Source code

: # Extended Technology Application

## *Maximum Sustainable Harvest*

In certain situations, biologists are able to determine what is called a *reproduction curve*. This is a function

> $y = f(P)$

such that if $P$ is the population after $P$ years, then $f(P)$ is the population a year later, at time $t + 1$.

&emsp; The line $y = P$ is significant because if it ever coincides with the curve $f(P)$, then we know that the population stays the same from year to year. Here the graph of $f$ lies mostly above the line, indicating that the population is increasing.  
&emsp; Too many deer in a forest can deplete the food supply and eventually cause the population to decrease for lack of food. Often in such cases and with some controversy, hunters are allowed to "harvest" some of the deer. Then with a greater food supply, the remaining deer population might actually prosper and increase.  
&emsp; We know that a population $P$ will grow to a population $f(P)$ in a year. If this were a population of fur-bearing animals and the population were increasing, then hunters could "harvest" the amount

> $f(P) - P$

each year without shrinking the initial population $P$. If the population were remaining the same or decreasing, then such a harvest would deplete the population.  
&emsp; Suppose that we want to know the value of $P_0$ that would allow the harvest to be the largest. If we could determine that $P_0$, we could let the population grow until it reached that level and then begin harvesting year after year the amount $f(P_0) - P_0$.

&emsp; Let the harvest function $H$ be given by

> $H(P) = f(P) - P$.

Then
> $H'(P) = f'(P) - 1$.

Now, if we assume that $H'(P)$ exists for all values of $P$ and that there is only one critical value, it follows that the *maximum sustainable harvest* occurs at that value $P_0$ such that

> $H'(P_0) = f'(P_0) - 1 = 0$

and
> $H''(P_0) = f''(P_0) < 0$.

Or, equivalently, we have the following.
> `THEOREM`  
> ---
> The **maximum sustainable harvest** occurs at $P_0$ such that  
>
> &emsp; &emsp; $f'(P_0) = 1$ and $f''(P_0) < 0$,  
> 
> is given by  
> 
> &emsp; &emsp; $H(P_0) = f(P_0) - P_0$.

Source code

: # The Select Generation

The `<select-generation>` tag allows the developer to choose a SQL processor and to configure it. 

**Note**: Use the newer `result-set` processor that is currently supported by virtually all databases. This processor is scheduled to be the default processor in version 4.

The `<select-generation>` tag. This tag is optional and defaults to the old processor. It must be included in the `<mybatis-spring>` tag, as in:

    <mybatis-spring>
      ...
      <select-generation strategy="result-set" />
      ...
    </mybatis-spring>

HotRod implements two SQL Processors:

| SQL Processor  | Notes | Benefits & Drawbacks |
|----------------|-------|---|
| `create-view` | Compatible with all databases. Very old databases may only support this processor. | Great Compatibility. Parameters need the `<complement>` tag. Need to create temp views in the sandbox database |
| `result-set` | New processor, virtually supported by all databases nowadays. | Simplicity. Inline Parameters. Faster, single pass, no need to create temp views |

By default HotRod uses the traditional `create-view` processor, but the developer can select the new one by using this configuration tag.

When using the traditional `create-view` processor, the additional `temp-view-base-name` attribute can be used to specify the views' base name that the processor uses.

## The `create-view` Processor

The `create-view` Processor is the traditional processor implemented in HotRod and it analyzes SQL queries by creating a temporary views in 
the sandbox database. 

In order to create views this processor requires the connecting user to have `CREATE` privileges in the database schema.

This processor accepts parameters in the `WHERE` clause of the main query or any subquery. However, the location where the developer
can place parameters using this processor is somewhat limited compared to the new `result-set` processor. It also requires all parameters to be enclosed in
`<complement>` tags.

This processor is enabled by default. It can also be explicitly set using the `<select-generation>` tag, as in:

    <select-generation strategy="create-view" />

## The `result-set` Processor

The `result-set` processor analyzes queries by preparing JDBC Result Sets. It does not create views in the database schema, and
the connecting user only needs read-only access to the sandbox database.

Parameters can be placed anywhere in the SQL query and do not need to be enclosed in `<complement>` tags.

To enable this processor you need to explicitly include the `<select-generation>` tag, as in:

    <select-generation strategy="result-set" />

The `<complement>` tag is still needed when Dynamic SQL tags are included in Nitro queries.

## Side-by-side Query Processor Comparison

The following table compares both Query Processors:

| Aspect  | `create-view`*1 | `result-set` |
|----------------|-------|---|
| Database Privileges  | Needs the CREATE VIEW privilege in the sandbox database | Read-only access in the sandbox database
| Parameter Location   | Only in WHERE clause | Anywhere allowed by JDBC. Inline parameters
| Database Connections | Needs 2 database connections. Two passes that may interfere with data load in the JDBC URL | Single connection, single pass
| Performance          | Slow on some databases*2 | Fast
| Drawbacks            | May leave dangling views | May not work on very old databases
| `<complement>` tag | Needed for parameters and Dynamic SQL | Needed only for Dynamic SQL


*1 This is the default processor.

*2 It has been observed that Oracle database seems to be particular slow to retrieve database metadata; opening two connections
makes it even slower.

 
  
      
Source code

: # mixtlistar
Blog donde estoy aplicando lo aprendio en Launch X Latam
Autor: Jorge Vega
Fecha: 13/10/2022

+ + +

Transcribe all of the records above without altering anything.

Source code

: # Extended Technology Application

## *Maximum Sustainable Harvest*

In certain situations, biologists are able to determine what is called a *reproduction curve*. This is a function

> $y = f(P)$

such that if $P$ is the population after $P$ years, then $f(P)$ is the population a year later, at time $t + 1$.

&emsp; The line $y = P$ is significant because if it ever coincides with the curve $f(P)$, then we know that the population stays the same from year to year. Here the graph of $f$ lies mostly above the line, indicating that the population is increasing.  
&emsp; Too many deer in a forest can deplete the food supply and eventually cause the population to decrease for lack of food. Often in such cases and with some controversy, hunters are allowed to "harvest" some of the deer. Then with a greater food supply, the remaining deer population might actually prosper and increase.  
&emsp; We know that a population $P$ will grow to a population $f(P)$ in a year. If this were a population of fur-bearing animals and the population were increasing, then hunters could "harvest" the amount

> $f(P) - P$

each year without shrinking the initial population $P$. If the population were remaining the same or decreasing, then such a harvest would deplete the population.  
&emsp; Suppose that we want to know the value of $P_0$ that would allow the harvest to be the largest. If we could determine that $P_0$, we could let the population grow until it reached that level and then begin harvesting year after year the amount $f(P_0) - P_0$.

&emsp; Let the harvest function $H$ be given by

> $H(P) = f(P) - P$.

Then
> $H'(P) = f'(P) - 1$.

Now, if we assume that $H'(P)$ exists for all values of $P$ and that there is only one critical value, it follows that the *maximum sustainable harvest* occurs at that value $P_0$ such that

> $H'(P_0) = f'(P_0) - 1 = 0$

and
> $H''(P_0) = f''(P_0) < 0$.

Or, equivalently, we have the following.
> `THEOREM`  
> ---
> The **maximum sustainable harvest** occurs at $P_0$ such that  
>
> &emsp; &emsp; $f'(P_0) = 1$ and $f''(P_0) < 0$,  
> 
> is given by  
> 
> &emsp; &emsp; $H(P_0) = f(P_0) - P_0$.

Source code

: # The Select Generation

The `<select-generation>` tag allows the developer to choose a SQL processor and to configure it. 

**Note**: Use the newer `result-set` processor that is currently supported by virtually all databases. This processor is scheduled to be the default processor in version 4.

The `<select-generation>` tag. This tag is optional and defaults to the old processor. It must be included in the `<mybatis-spring>` tag, as in:

    <mybatis-spring>
      ...
      <select-generation strategy="result-set" />
      ...
    </mybatis-spring>

HotRod implements two SQL Processors:

| SQL Processor  | Notes | Benefits & Drawbacks |
|----------------|-------|---|
| `create-view` | Compatible with all databases. Very old databases may only support this processor. | Great Compatibility. Parameters need the `<complement>` tag. Need to create temp views in the sandbox database |
| `result-set` | New processor, virtually supported by all databases nowadays. | Simplicity. Inline Parameters. Faster, single pass, no need to create temp views |

By default HotRod uses the traditional `create-view` processor, but the developer can select the new one by using this configuration tag.

When using the traditional `create-view` processor, the additional `temp-view-base-name` attribute can be used to specify the views' base name that the processor uses.

## The `create-view` Processor

The `create-view` Processor is the traditional processor implemented in HotRod and it analyzes SQL queries by creating a temporary views in 
the sandbox database. 

In order to create views this processor requires the connecting user to have `CREATE` privileges in the database schema.

This processor accepts parameters in the `WHERE` clause of the main query or any subquery. However, the location where the developer
can place parameters using this processor is somewhat limited compared to the new `result-set` processor. It also requires all parameters to be enclosed in
`<complement>` tags.

This processor is enabled by default. It can also be explicitly set using the `<select-generation>` tag, as in:

    <select-generation strategy="create-view" />

## The `result-set` Processor

The `result-set` processor analyzes queries by preparing JDBC Result Sets. It does not create views in the database schema, and
the connecting user only needs read-only access to the sandbox database.

Parameters can be placed anywhere in the SQL query and do not need to be enclosed in `<complement>` tags.

To enable this processor you need to explicitly include the `<select-generation>` tag, as in:

    <select-generation strategy="result-set" />

The `<complement>` tag is still needed when Dynamic SQL tags are included in Nitro queries.

## Side-by-side Query Processor Comparison

The following table compares both Query Processors:

| Aspect  | `create-view`*1 | `result-set` |
|----------------|-------|---|
| Database Privileges  | Needs the CREATE VIEW privilege in the sandbox database | Read-only access in the sandbox database
| Parameter Location   | Only in WHERE clause | Anywhere allowed by JDBC. Inline parameters
| Database Connections | Needs 2 database connections. Two passes that may interfere with data load in the JDBC URL | Single connection, single pass
| Performance          | Slow on some databases*2 | Fast
| Drawbacks            | May leave dangling views | May not work on very old databases
| `<complement>` tag | Needed for parameters and Dynamic SQL | Needed only for Dynamic SQL


*1 This is the default processor.

*2 It has been observed that Oracle database seems to be particular slow to retrieve database metadata; opening two connections
makes it even slower.

 
  
      
Source code

: # mixtlistar
Blog donde estoy aplicando lo aprendio en Launch X Latam
Autor: Jorge Vega
Fecha: 13/10/2022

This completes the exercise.